Reports show that military spending in Europe is growing, but that surging economies are making it harder for some countries to reach the 2% goal.
“European allies and Canada spent almost $46 billion more on defense” since 2014, said NATO Secretary General Jens Stoltenberg. “We are moving in the right direction when it comes to burden-sharing and defense spending.”
Lithuania and Latvia have agreed to increase spending and are expected to hit the target by 2018. Spain, one of the lowest-spending countries in the alliance, announced in December plans to increase military spending by 80% over the next 7 years.
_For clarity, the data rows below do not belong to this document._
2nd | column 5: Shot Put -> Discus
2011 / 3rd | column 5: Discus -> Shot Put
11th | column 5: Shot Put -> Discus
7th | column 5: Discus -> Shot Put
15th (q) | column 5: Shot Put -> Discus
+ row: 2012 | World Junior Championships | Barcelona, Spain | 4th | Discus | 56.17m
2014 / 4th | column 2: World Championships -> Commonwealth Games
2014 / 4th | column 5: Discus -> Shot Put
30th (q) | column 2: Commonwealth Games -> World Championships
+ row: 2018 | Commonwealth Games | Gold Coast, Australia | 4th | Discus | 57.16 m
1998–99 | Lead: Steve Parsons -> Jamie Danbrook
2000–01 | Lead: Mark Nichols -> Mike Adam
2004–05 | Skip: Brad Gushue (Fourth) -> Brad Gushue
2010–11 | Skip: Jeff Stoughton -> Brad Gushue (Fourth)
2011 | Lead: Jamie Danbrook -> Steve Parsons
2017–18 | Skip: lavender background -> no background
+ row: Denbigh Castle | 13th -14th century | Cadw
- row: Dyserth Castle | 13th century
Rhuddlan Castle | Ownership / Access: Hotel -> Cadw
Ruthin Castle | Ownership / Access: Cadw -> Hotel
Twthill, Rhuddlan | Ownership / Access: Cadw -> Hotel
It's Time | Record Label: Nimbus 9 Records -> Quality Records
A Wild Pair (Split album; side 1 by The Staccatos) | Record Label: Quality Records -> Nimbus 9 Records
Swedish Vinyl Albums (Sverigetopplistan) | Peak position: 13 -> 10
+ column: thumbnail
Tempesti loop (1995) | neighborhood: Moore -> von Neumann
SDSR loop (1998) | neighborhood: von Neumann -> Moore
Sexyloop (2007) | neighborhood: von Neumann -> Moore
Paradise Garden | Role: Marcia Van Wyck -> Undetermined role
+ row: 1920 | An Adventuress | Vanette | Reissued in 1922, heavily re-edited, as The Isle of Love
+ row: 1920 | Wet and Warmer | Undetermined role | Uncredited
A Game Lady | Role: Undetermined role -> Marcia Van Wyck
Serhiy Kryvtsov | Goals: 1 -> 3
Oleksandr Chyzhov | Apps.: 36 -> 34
Germany, a frequent target of Trump’s criticism, continues to lag behind the target. Germany’s spending dropped in 2017, amounting to just 1.13% of a projected 1.22%. Germany’s federal industry association (the BDI) blames the drop on stronger-than-expected economic growth.
While German Chancellor Angela Merkel’s Christian Democrats (CDU) support plans to increase Germany’s military spending to hit the 2% target, the other half of her coalition government – the Social Democrats (SPD) – favor an increase in foreign aid spending instead.
A tentative spending proposal between the CDU and SPD puts military spending at about 1.15% for the next 4 years and does not mention the 2% NATO target.
The United States spends about 3.6% of its GDP on defense – more money than the next seven countries combined. The US plans to spend $582.7 billion on defense in FY2017, a figure that is larger than the entire national economic output of all but 20 countries on the planet.
In recent days, President Trump has hinted that NATO members could earn exemptions from his aluminum and steel tariffs by meeting the 2% goal. Stoltenberg refused to comment on that possibility, but made it clear that trade and defense are issues that should remain separate.
“There are some differences when it comes to trade but, at the same time, I am absolutely certain NATO will stand united around our core task of defending and protecting each other.”